That’s not even 1% of all the students from around the world that have decided to leave their home country from the UK going out. So we are hoping that more and more students are doing that. I think in Jersey there’s already a bit of a higher percentage if you’re looking at it. If you compare that number to the overall number of students internationally coming to study in the UK, that’s about 10 times that.
There’s about 10 times more students coming into the country than going, and that’s quite common for English language countries, so Australia, there’s about 13% even, and the US is similar to that.

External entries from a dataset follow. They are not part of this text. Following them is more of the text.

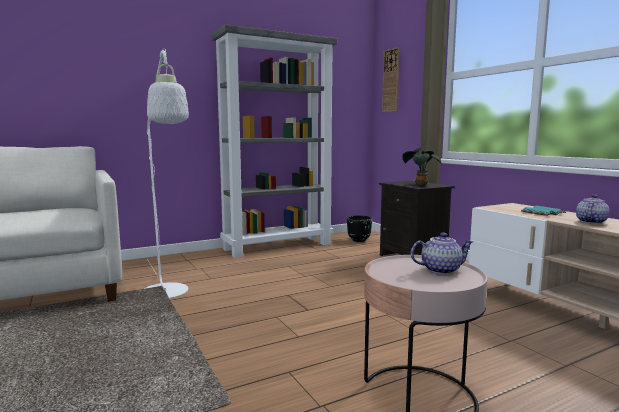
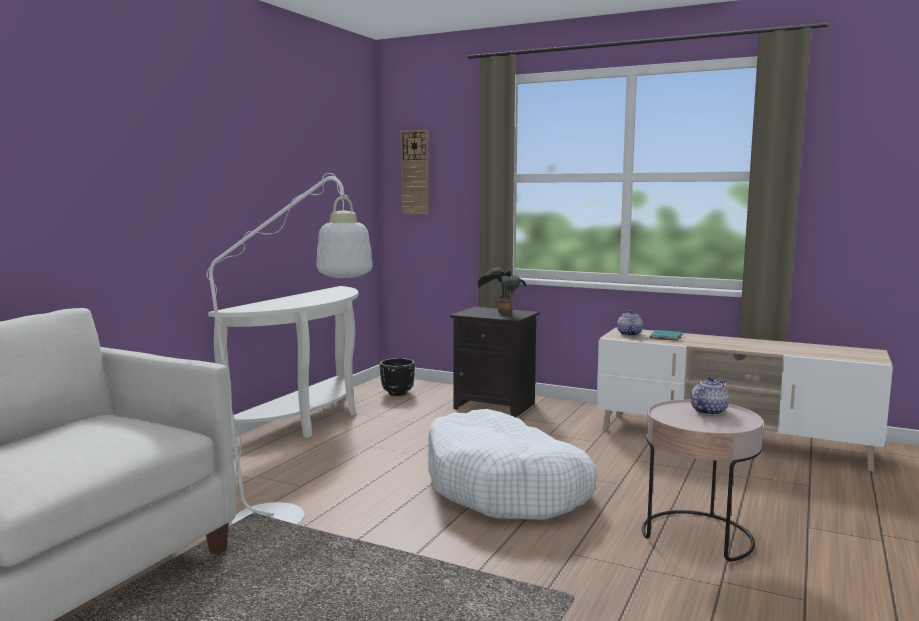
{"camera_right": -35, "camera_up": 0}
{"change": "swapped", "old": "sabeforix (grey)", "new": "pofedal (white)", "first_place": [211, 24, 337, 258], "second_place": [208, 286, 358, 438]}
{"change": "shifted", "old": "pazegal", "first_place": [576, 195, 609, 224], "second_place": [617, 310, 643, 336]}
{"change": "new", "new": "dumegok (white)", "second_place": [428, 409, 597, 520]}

So it’s quite normal, but we do think that there’s potential to increase that number quite drastically.
Why do students study abroad? We think there are three reasons. There are differences on a personal level that they’re seeking, there are different academic programs, and different financial elements to it as well. I do think it’s really important to keep it in that order, if it’s not right for you on a personal level, it doesn’t matter that it might be a cheaper option to study somewhere
If the program isn’t right for what you want to do, because your career doesn’t
really need an international experience, then again that doesn’t really make a point. So it isn’t for everybody. So, on a personal level I could talk aboutthat for about an hour, but I don’t have that much time. Simply because to me it was definitely an experience of a lifetime to have gained that international experience and studied abroad.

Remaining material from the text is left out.